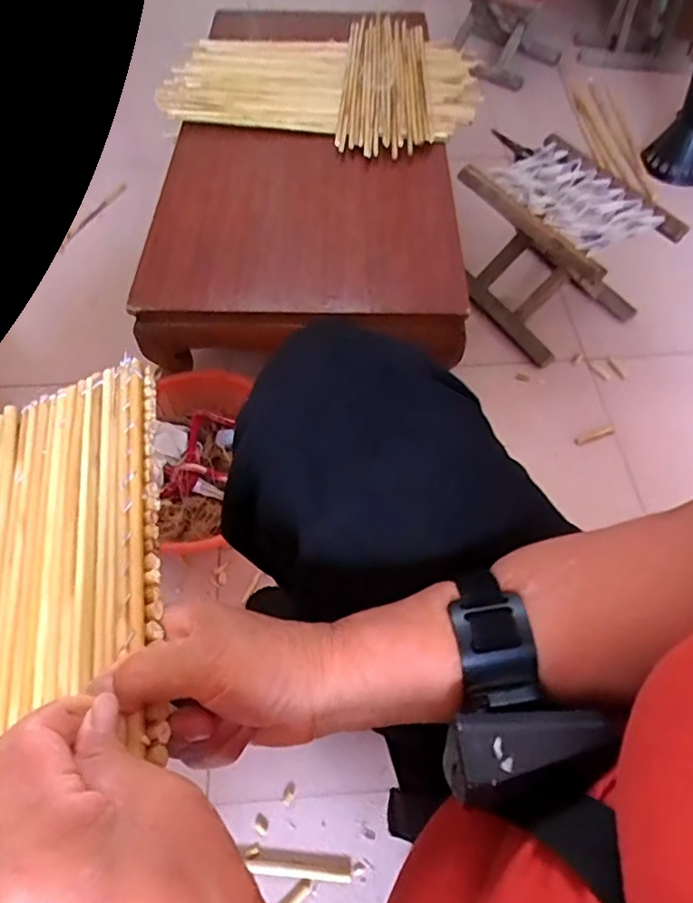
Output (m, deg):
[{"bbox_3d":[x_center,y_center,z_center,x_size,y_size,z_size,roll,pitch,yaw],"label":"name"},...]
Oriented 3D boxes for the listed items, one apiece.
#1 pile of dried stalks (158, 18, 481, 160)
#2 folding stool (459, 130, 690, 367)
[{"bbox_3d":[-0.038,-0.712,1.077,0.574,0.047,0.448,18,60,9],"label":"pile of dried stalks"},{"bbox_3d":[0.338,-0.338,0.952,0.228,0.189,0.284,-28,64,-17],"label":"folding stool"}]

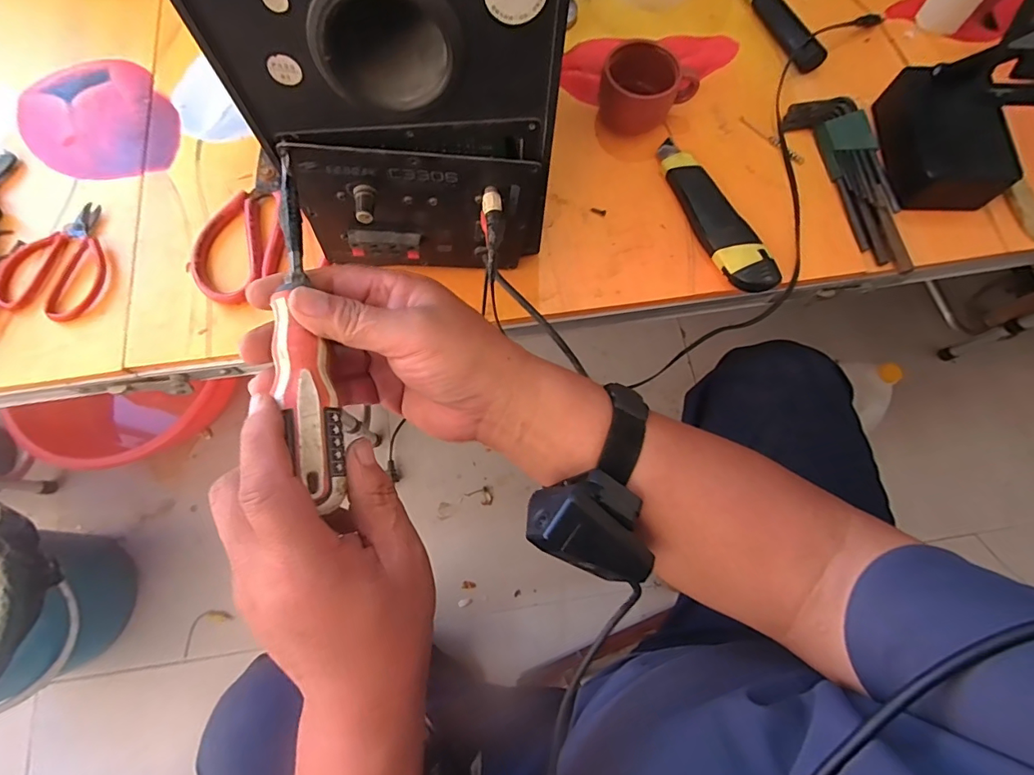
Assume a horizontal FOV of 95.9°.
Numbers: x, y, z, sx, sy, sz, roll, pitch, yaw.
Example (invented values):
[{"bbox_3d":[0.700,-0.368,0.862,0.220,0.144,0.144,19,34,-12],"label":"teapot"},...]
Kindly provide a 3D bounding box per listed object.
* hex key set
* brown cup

...

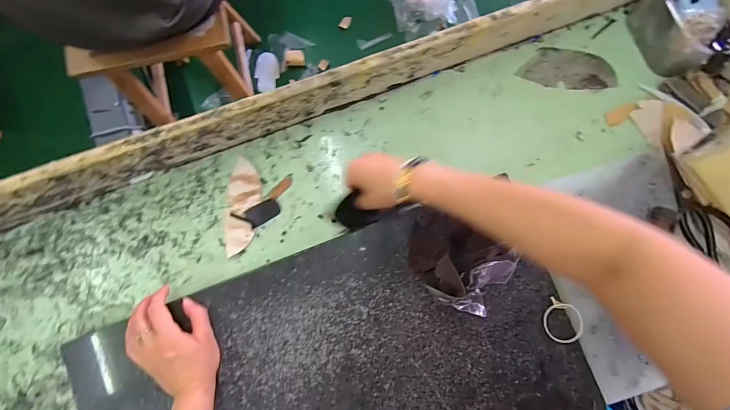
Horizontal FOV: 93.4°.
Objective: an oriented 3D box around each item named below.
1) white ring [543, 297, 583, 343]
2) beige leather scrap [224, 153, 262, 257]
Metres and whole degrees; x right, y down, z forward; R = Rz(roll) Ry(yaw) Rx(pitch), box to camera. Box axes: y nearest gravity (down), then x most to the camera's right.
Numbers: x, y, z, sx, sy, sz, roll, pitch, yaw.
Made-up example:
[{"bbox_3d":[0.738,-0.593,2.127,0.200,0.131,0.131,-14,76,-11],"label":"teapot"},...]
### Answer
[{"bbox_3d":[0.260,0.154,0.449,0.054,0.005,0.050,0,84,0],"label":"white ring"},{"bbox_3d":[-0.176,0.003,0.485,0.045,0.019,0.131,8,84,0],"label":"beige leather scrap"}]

...

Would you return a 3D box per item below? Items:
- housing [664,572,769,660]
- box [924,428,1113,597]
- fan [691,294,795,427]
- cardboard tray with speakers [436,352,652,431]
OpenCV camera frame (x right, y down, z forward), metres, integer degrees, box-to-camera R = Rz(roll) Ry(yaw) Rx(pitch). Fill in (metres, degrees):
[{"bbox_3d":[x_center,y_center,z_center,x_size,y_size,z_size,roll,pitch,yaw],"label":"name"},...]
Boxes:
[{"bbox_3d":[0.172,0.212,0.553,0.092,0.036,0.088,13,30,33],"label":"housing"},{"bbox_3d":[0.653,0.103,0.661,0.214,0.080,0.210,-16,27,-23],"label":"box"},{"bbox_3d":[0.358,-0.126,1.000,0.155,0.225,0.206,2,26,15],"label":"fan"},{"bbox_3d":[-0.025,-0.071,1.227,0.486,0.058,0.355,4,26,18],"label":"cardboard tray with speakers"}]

__WORK REQUEST__. Filter the entries above down to the lines that hold the word "below", and copy those lines.

__EXERCISE OUTPUT__.
Objective: an oriented 3D box around each item named below.
Would you return a 3D box per item below? Items:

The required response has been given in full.